Ou bien, est-ce enthousiasme sentimental pour le moyen Age ? Est-ce une survivance du romantisme ? le paradoxe des scolastiques et des féodaux qui se réfugient vers ce lointain passé par dégoût et par inintelligence du présent ? l’engoûment béat de ces critiques qui déplorent la Renaissance et qui ne sauraient parler de la Chanson de Roland sans la comparer à l’Iliade, ni du Mystère de la Passion sans dauber sur la tragédie classique ?

Serait-ce piété filiale ? le culte des pensées de nos ancêtres, enfantines et risibles, vénérées pourtant ?

Ou bien encore, serait-ce une mode d’importation germanique ? une sorte d’émulation patriotique ? le regret de voir nos antiquités nationales restaurées par des étrangers, par des Allemands surtout ?
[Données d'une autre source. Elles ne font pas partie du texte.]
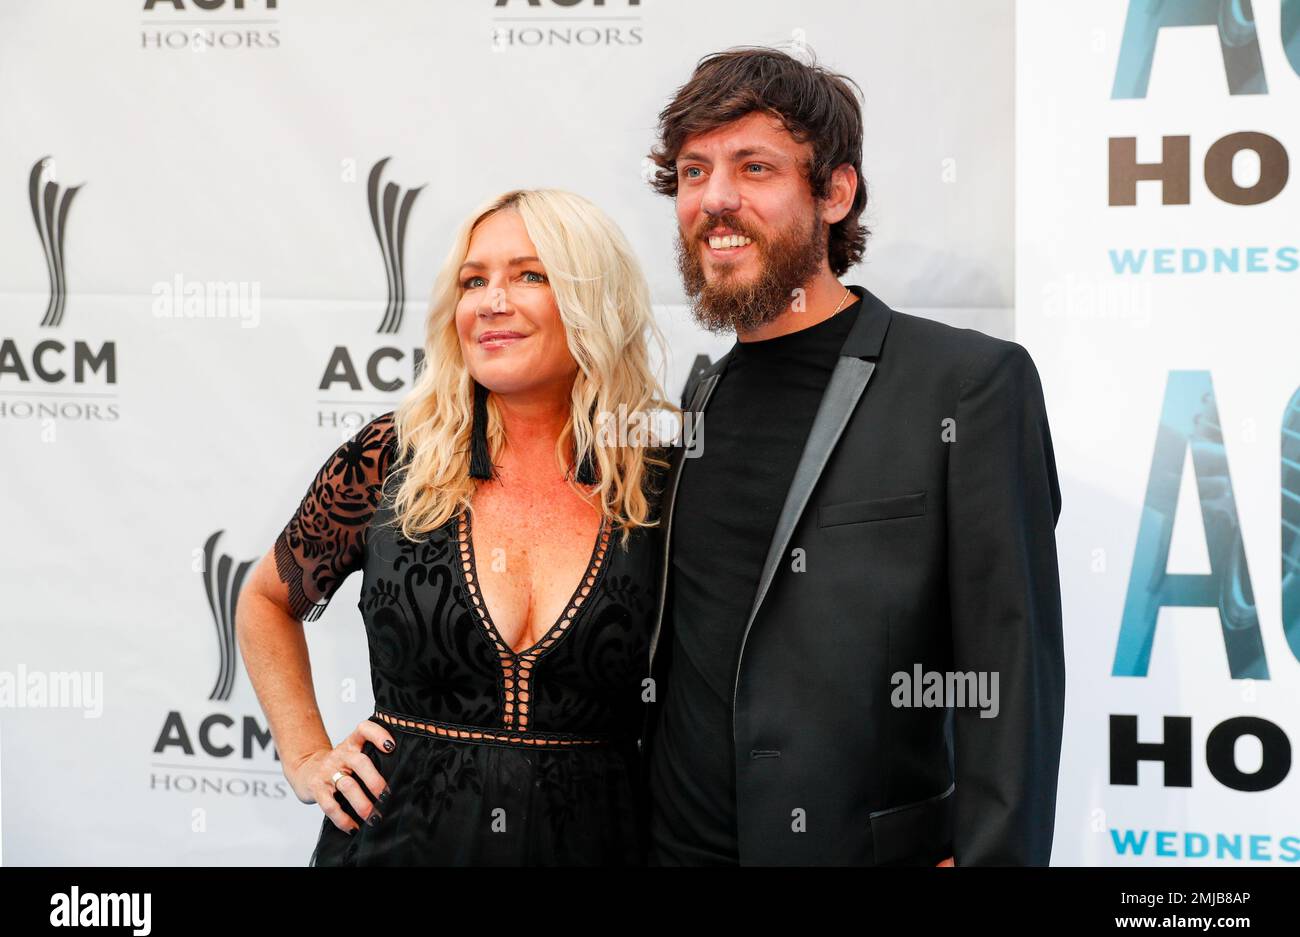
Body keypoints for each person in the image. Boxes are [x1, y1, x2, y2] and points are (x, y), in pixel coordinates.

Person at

Certes, ce sont bien là, pour une petite part, les fermens de la Société des Anciens Textes : si l’on analysait les sentimens qui ont attiré ; vers elle tel ou tel de ses membres, on y retrouverait ces divers points de vue dont, à vrai dire, presque aucun n’est tout à fait illégitime. Parmi ses membres actuels, nous connaissons de purs bibliophiles, et l’on ne saurait nier que le goût du curieux et du rare n’ait parfois pu rendre à la science quelques services menus et accidentels. Nous connaissons aussi, dans le nombre, des admirateurs exclusifs du moyen âge, et il est bon qu’il s’en trouve quelques-uns, car rien de grand ne s’accomplit sans amour, voire sans un peu de fanatisme. Nous connaissons encore des érudits que hante la légende du maître d’école vainqueur de Sadowa, et sans doute il était humiliant que les Allemands fussent à peu près les seuls à exhumer, sous nos yeux indifférens, les antiques monumens de la langue et de la pensée françaises : ainsi, dans les bourgades de la Macédoine et de l’Asie Mineure, les indigènes voient des hommes venus de l’Occident fouiller le sol pour en extraire des statues mutilées et déchiffrer, sur des pierres encastrées dans les murs des chaumières, des signes obscurs ; ils les regardent sans comprendre, sans même s’étonner : ces statues, ce sont pourtant les anciens dieux du pays ; ces inscriptions, ce sont les lois des ancêtres.

Cependant, ni les purs bibliophiles, ni les dévots du moyen âge, ni les philologues germanisans que la Société a embrigadés.